*** Block opens ***

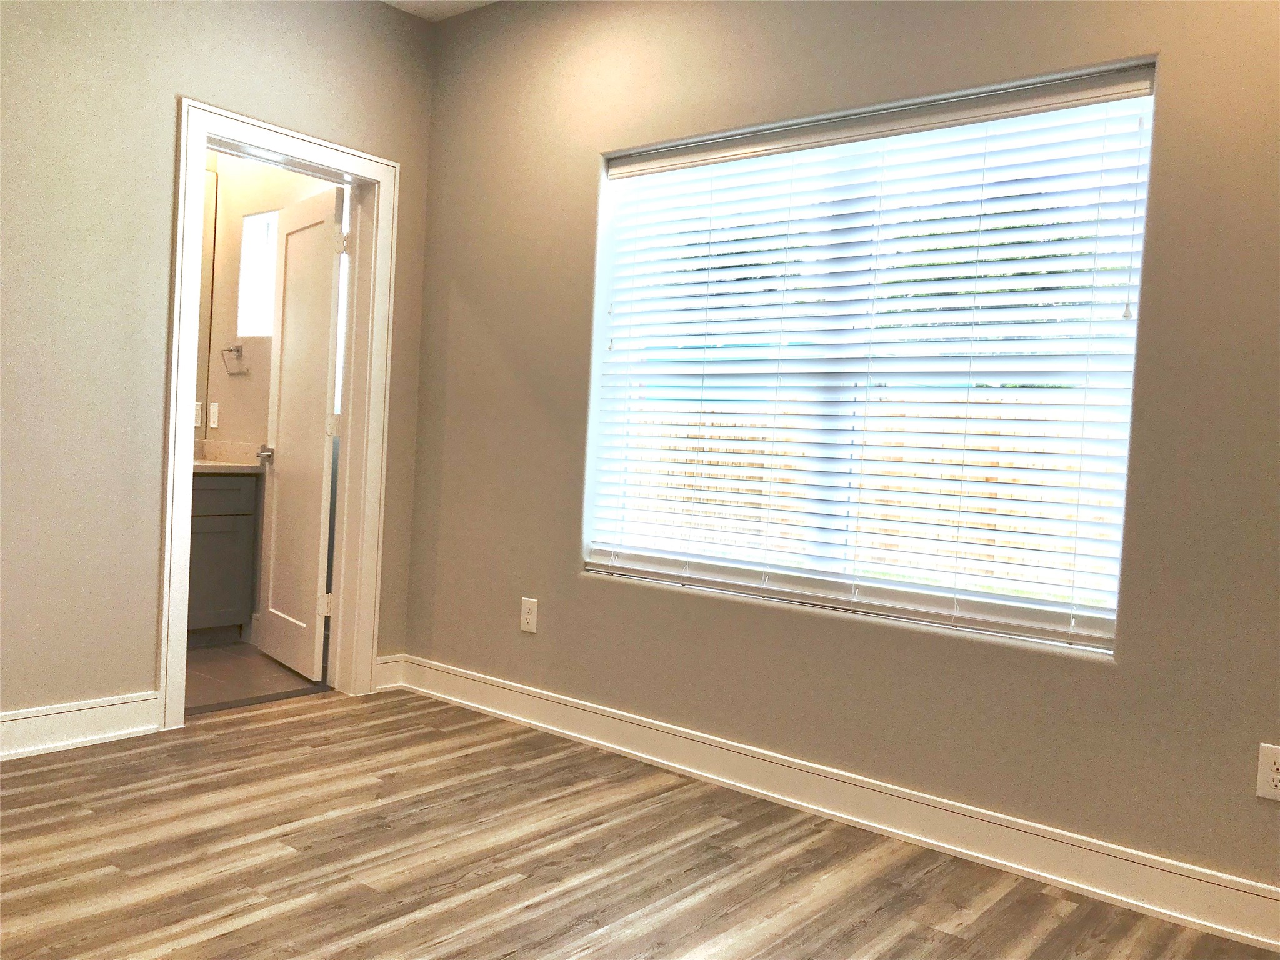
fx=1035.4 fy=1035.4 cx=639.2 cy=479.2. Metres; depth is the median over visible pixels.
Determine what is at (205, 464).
countertop
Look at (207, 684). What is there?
bathroom floor
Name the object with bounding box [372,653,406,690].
baseboard
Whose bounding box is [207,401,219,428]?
light switch
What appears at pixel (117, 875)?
wood floor
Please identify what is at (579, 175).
right wall
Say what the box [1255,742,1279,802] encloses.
wall socket
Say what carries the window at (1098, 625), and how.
in the right wall at (579, 175)
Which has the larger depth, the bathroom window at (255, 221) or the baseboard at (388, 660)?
the bathroom window at (255, 221)
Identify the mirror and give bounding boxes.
[195,167,218,438]
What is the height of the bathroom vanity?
0.951 m
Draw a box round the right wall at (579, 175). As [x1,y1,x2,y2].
[400,0,1279,910]
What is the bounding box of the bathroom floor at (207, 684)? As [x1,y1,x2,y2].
[183,640,331,715]
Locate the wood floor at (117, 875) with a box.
[0,686,1279,959]
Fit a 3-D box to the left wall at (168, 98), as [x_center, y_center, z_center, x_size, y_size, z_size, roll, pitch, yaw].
[-2.117,-0.526,2.920,0.147,2.762,3.797,5,3,39]
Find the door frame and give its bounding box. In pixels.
[158,96,398,730]
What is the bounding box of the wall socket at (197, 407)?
[193,400,203,427]
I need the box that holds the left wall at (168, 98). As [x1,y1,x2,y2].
[0,0,439,740]
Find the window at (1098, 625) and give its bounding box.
[580,61,1163,656]
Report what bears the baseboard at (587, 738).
attached to the right wall at (579, 175)
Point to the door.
(282, 437)
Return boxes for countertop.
[191,438,268,471]
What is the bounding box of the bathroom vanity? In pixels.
[186,468,259,646]
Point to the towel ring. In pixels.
(229, 350)
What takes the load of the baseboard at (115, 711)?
attached to the left wall at (168, 98)
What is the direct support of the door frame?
attached to the left wall at (168, 98)
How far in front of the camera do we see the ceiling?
4.07 m
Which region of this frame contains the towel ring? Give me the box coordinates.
[220,345,248,375]
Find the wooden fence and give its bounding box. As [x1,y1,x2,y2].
[610,393,1122,591]
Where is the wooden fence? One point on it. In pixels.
(737, 434)
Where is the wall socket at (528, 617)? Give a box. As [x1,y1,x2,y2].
[519,596,538,633]
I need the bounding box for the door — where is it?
[256,180,346,683]
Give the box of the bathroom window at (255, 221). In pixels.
[236,208,279,339]
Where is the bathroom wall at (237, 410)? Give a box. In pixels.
[201,149,341,641]
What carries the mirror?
attached to the bathroom wall at (237, 410)
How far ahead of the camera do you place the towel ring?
5.08 m
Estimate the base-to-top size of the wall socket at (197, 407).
0.123 m
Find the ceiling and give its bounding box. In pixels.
[379,0,496,20]
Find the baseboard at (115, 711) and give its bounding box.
[0,690,163,759]
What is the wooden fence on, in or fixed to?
on the ground
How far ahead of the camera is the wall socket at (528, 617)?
3.85 m
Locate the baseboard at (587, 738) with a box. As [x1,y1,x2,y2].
[394,656,1279,954]
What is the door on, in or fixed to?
attached to the door frame
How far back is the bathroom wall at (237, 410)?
5.07 m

*** Block closes ***

What is required:
Locate "What is the door on, in or fixed to?" in the data above. Then repeat, exactly, its line and each line after it through the last, adding nothing.

Task answer:
What is the door on, in or fixed to?
attached to the door frame
How far back is the bathroom wall at (237, 410)?
5.07 m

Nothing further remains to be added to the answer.